**Things to do**
[a] In the text on automotive transient pulses, what does Pulse 2b simulate?
[b] Do these statements agree with the text on automotive transient pulses? Answer yes or no for each and quote the deciding words. (i) Pulse 3a/3b occurs as a result of switching processes. (ii) Pulse 1 simulates transients from DC motors acting as generators. (iii) CISPR 25 is among the standards the generators meet.
[c] Can you pick up the text on automotive transient pulses after its last sentence and keep it going?
### Document text
EM Test Automotive Transient Generators Meet
- ISO 7637-2
- ISO 7637-3
- ISO 16750-2
- ISO 10605
- ISO 11452-4
- ISO 11452-8
- ISO 11452-10
- CISPR 25
- Ford FMC1278
- GMC and others
- SAE J-1113-11
- SAE J-1113-12
Common Pulses Met by EM Test
ISO and SAE
Pulse 1. A simulation of transients due to supply disconnection from inductive loads; it applies to a DUT if as used in the vehicle, it remains connected directly in parallel with an inductive load.
Pulse 2a. Simulates transients due to a sudden interruption of currents in a device connected in parallel with the DUT due to the inductances of the wiring harness.
Pulse 2b. Simulates transients from DC motors acting as generators after the ignition is switched off.
Pulse 3a/3b. Occurs as the result of switching processes. The characteristics of this pulse are influenced by distributed capacitance and inductance of the wiring harness.
######
### Records provided
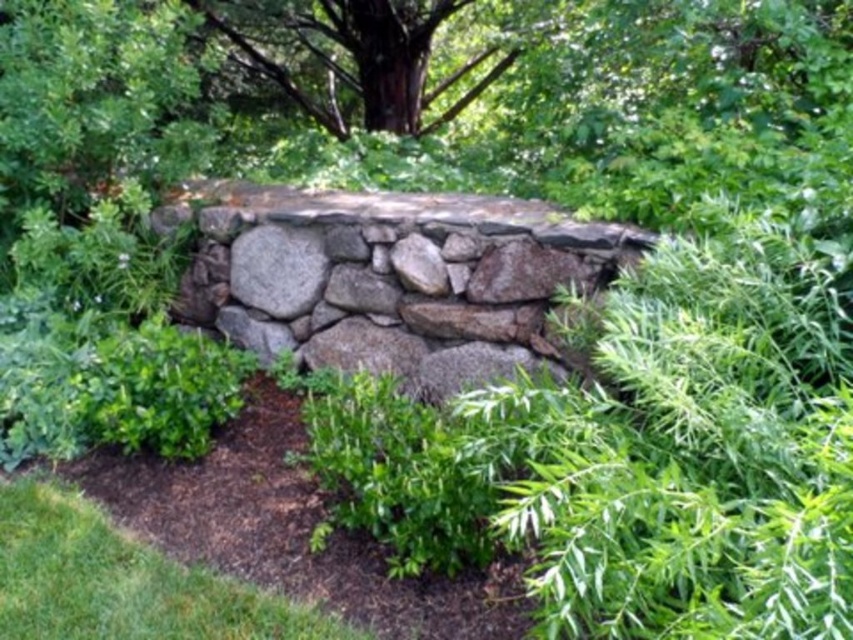
Question: Is the position of green leafy bush at center less distant than that of natural gray stone wall at center?

Choices:
 (A) no
 (B) yes

Answer: (B)

Question: Is green leafy bush at center in front of natural gray stone wall at center?

Choices:
 (A) no
 (B) yes

Answer: (B)

Question: Which of the following is the farthest from the observer?

Choices:
 (A) natural gray stone wall at center
 (B) green leafy bush at center

Answer: (A)

Question: Observing the image, what is the correct spatial positioning of green leafy bush at center in reference to natural gray stone wall at center?

Choices:
 (A) below
 (B) above

Answer: (A)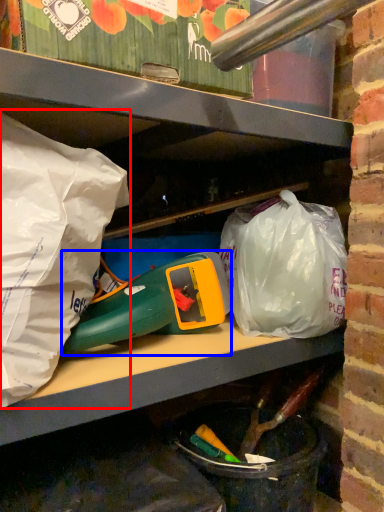
Question: Which of the following is the farthest to the observer, plastic bag (highlighted by a red box) or toy (highlighted by a blue box)?

Choices:
 (A) plastic bag
 (B) toy

Answer: (B)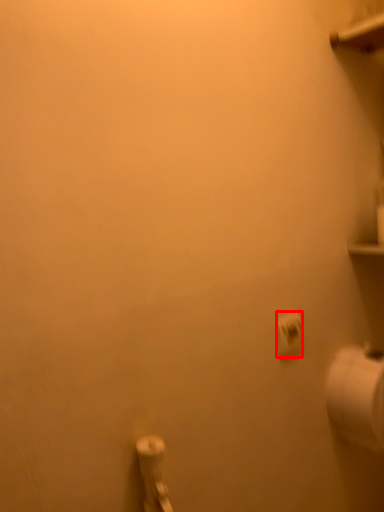
Question: From the image's perspective, where is toilet paper (annotated by the red box) located relative to toilet paper?

Choices:
 (A) below
 (B) above

Answer: (B)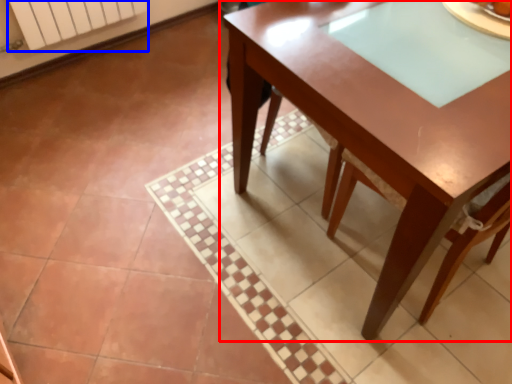
Question: Which point is closer to the camera, table (highlighted by a red box) or radiator (highlighted by a blue box)?

Choices:
 (A) table
 (B) radiator

Answer: (A)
######
**Your written answers**
[a] Transients from DC motors acting as generators after the ignition is switched off.

[b]
(i) Yes: "Occurs as the result of switching processes."
(ii) No: "A simulation of transients due to supply disconnection from inductive loads"
(iii) Yes: "CISPR 25"

[c]
Pulse 4. The voltage reduction caused by energizing the starter motor circuits of the internal combustion engines. Pulse 4 variants. Most manufacturer variations of pulse four are generally much more complicated. For example, Ford requires up to four arbitrary generators with four outputs to be perfectly synchronized.
Pulse 5. Simulation of a load dump transient occurring in the event of a discharged battery being disconnected while the alternator is generating charging current with other loads remaining on the alternator circuit at this moment. Magnetic field immunity. Simulates magnetic fields generated by electric motors, daytime running lamps, etc. for DUTs with magnetically sensitive devices. Transformer coupled sine waves. Sinusoidal noise coupled on battery lines. Often referred to as “ground shift”.